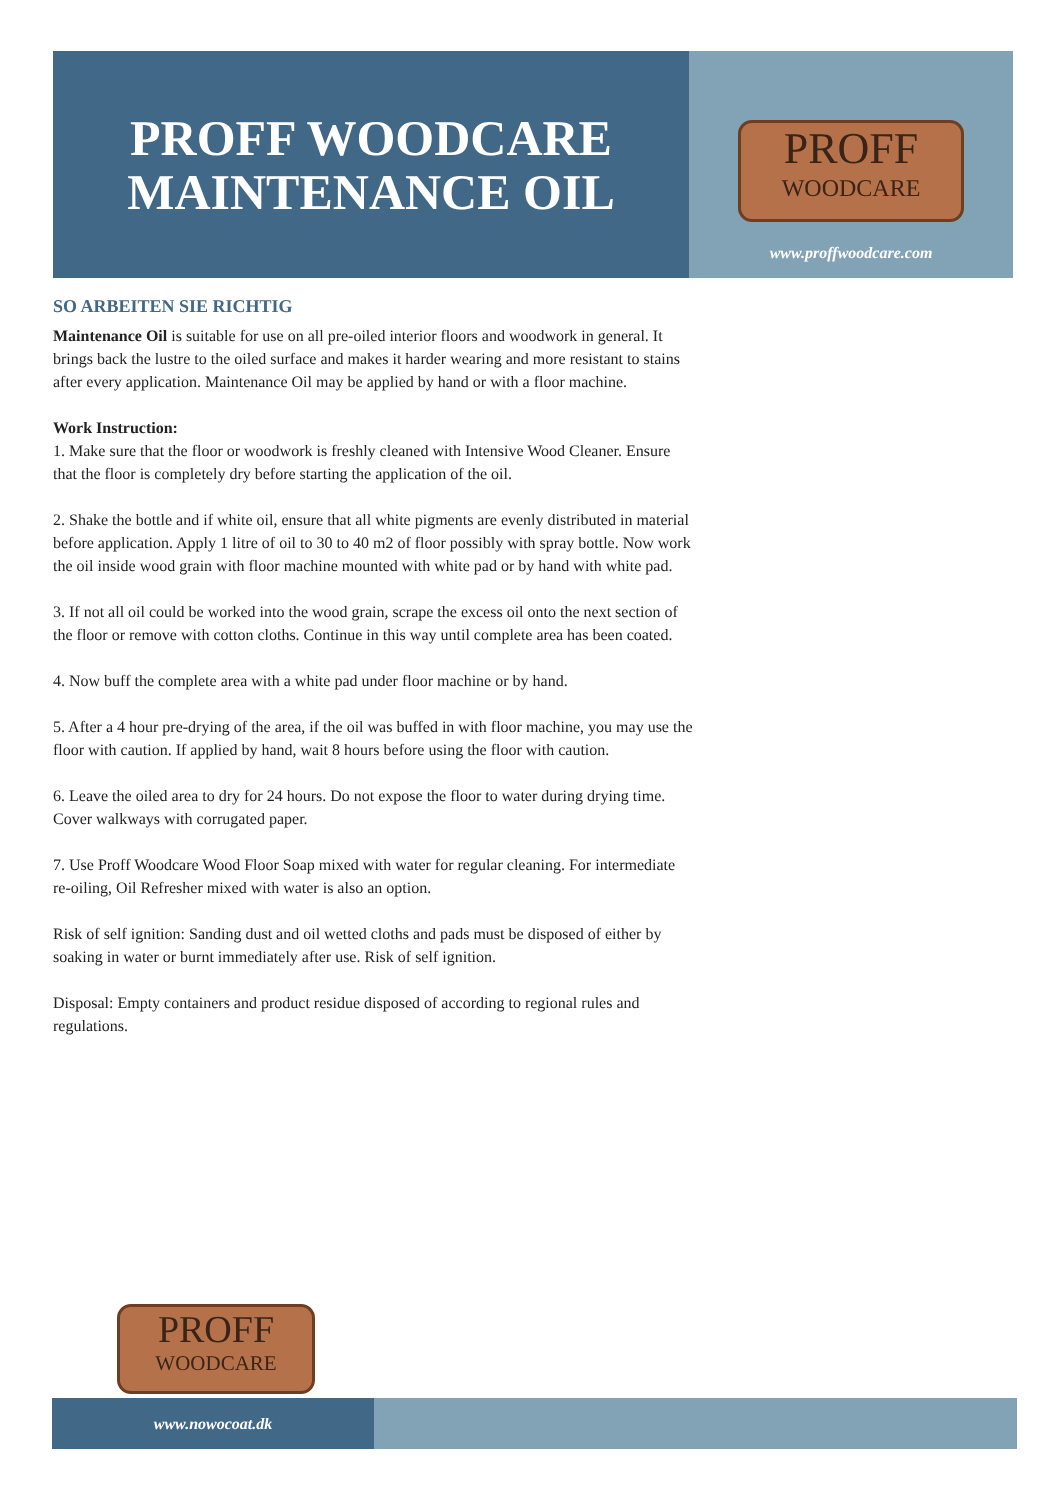PROFF WOODCARE
MAINTENANCE OIL
PROFF
WOODCARE
www.proffwoodcare.com
SO ARBEITEN SIE RICHTIG
Maintenance Oil is suitable for use on all pre-oiled interior floors and woodwork in general. It brings back the lustre to the oiled surface and makes it harder wearing and more resistant to stains after every application. Maintenance Oil may be applied by hand or with a floor machine.
Work Instruction:
1. Make sure that the floor or woodwork is freshly cleaned with Intensive Wood Cleaner. Ensure that the floor is completely dry before starting the application of the oil.
2. Shake the bottle and if white oil, ensure that all white pigments are evenly distributed in material before application. Apply 1 litre of oil to 30 to 40 m2 of floor possibly with spray bottle. Now work the oil inside wood grain with floor machine mounted with white pad or by hand with white pad.
3. If not all oil could be worked into the wood grain, scrape the excess oil onto the next section of the floor or remove with cotton cloths. Continue in this way until complete area has been coated.
4. Now buff the complete area with a white pad under floor machine or by hand.
5. After a 4 hour pre-drying of the area, if the oil was buffed in with floor machine, you may use the floor with caution. If applied by hand, wait 8 hours before using the floor with caution.
6. Leave the oiled area to dry for 24 hours. Do not expose the floor to water during drying time. Cover walkways with corrugated paper.
7. Use Proff Woodcare Wood Floor Soap mixed with water for regular cleaning. For intermediate re-oiling, Oil Refresher mixed with water is also an option.
Risk of self ignition: Sanding dust and oil wetted cloths and pads must be disposed of either by soaking in water or burnt immediately after use. Risk of self ignition.
Disposal: Empty containers and product residue disposed of according to regional rules and regulations.
PROFF
WOODCARE
www.nowocoat.dk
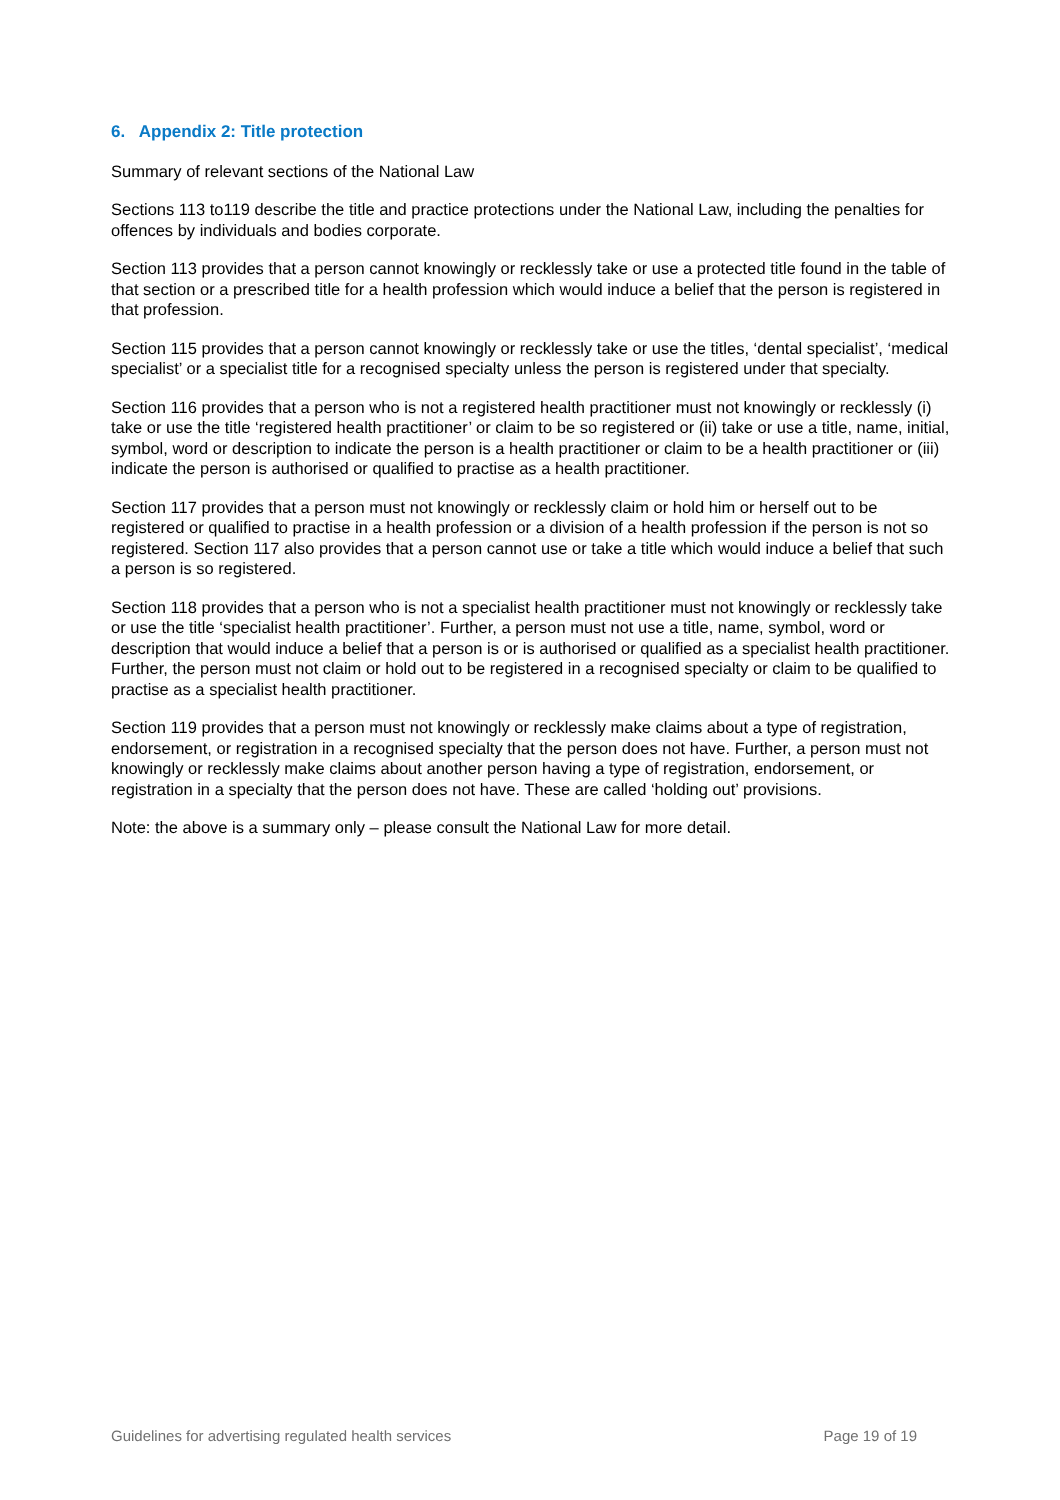6. Appendix 2: Title protection
Summary of relevant sections of the National Law
Sections 113 to119 describe the title and practice protections under the National Law, including the penalties for offences by individuals and bodies corporate.
Section 113 provides that a person cannot knowingly or recklessly take or use a protected title found in the table of that section or a prescribed title for a health profession which would induce a belief that the person is registered in that profession.
Section 115 provides that a person cannot knowingly or recklessly take or use the titles, ‘dental specialist’, ‘medical specialist’ or a specialist title for a recognised specialty unless the person is registered under that specialty.
Section 116 provides that a person who is not a registered health practitioner must not knowingly or recklessly (i) take or use the title ‘registered health practitioner’ or claim to be so registered or (ii) take or use a title, name, initial, symbol, word or description to indicate the person is a health practitioner or claim to be a health practitioner or (iii) indicate the person is authorised or qualified to practise as a health practitioner.
Section 117 provides that a person must not knowingly or recklessly claim or hold him or herself out to be registered or qualified to practise in a health profession or a division of a health profession if the person is not so registered. Section 117 also provides that a person cannot use or take a title which would induce a belief that such a person is so registered.
Section 118 provides that a person who is not a specialist health practitioner must not knowingly or recklessly take or use the title ‘specialist health practitioner’. Further, a person must not use a title, name, symbol, word or description that would induce a belief that a person is or is authorised or qualified as a specialist health practitioner. Further, the person must not claim or hold out to be registered in a recognised specialty or claim to be qualified to practise as a specialist health practitioner.
Section 119 provides that a person must not knowingly or recklessly make claims about a type of registration, endorsement, or registration in a recognised specialty that the person does not have. Further, a person must not knowingly or recklessly make claims about another person having a type of registration, endorsement, or registration in a specialty that the person does not have. These are called ‘holding out’ provisions.
Note: the above is a summary only – please consult the National Law for more detail.
Guidelines for advertising regulated health services Page 19 of 19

● ● ● ● ● ● ●

WORK INSTRUCTION. Each line of the listing above should be retyped exactly, with no pictures.

EXERCISE OUTPUT.
PROFF WOODCARE
MAINTENANCE OIL
PROFF
WOODCARE
www.proffwoodcare.com
SO ARBEITEN SIE RICHTIG
Maintenance Oil is suitable for use on all pre-oiled interior floors and woodwork in general. It brings back the lustre to the oiled surface and makes it harder wearing and more resistant to stains after every application. Maintenance Oil may be applied by hand or with a floor machine.
Work Instruction:
1. Make sure that the floor or woodwork is freshly cleaned with Intensive Wood Cleaner. Ensure that the floor is completely dry before starting the application of the oil.
2. Shake the bottle and if white oil, ensure that all white pigments are evenly distributed in material before application. Apply 1 litre of oil to 30 to 40 m2 of floor possibly with spray bottle. Now work the oil inside wood grain with floor machine mounted with white pad or by hand with white pad.
3. If not all oil could be worked into the wood grain, scrape the excess oil onto the next section of the floor or remove with cotton cloths. Continue in this way until complete area has been coated.
4. Now buff the complete area with a white pad under floor machine or by hand.
5. After a 4 hour pre-drying of the area, if the oil was buffed in with floor machine, you may use the floor with caution. If applied by hand, wait 8 hours before using the floor with caution.
6. Leave the oiled area to dry for 24 hours. Do not expose the floor to water during drying time. Cover walkways with corrugated paper.
7. Use Proff Woodcare Wood Floor Soap mixed with water for regular cleaning. For intermediate re-oiling, Oil Refresher mixed with water is also an option.
Risk of self ignition: Sanding dust and oil wetted cloths and pads must be disposed of either by soaking in water or burnt immediately after use. Risk of self ignition.
Disposal: Empty containers and product residue disposed of according to regional rules and regulations.
PROFF
WOODCARE
www.nowocoat.dk
6. Appendix 2: Title protection
Summary of relevant sections of the National Law
Sections 113 to119 describe the title and practice protections under the National Law, including the penalties for offences by individuals and bodies corporate.
Section 113 provides that a person cannot knowingly or recklessly take or use a protected title found in the table of that section or a prescribed title for a health profession which would induce a belief that the person is registered in that profession.
Section 115 provides that a person cannot knowingly or recklessly take or use the titles, ‘dental specialist’, ‘medical specialist’ or a specialist title for a recognised specialty unless the person is registered under that specialty.
Section 116 provides that a person who is not a registered health practitioner must not knowingly or recklessly (i) take or use the title ‘registered health practitioner’ or claim to be so registered or (ii) take or use a title, name, initial, symbol, word or description to indicate the person is a health practitioner or claim to be a health practitioner or (iii) indicate the person is authorised or qualified to practise as a health practitioner.
Section 117 provides that a person must not knowingly or recklessly claim or hold him or herself out to be registered or qualified to practise in a health profession or a division of a health profession if the person is not so registered. Section 117 also provides that a person cannot use or take a title which would induce a belief that such a person is so registered.
Section 118 provides that a person who is not a specialist health practitioner must not knowingly or recklessly take or use the title ‘specialist health practitioner’. Further, a person must not use a title, name, symbol, word or description that would induce a belief that a person is or is authorised or qualified as a specialist health practitioner. Further, the person must not claim or hold out to be registered in a recognised specialty or claim to be qualified to practise as a specialist health practitioner.
Section 119 provides that a person must not knowingly or recklessly make claims about a type of registration, endorsement, or registration in a recognised specialty that the person does not have. Further, a person must not knowingly or recklessly make claims about another person having a type of registration, endorsement, or registration in a specialty that the person does not have. These are called ‘holding out’ provisions.
Note: the above is a summary only – please consult the National Law for more detail.
Guidelines for advertising regulated health services Page 19 of 19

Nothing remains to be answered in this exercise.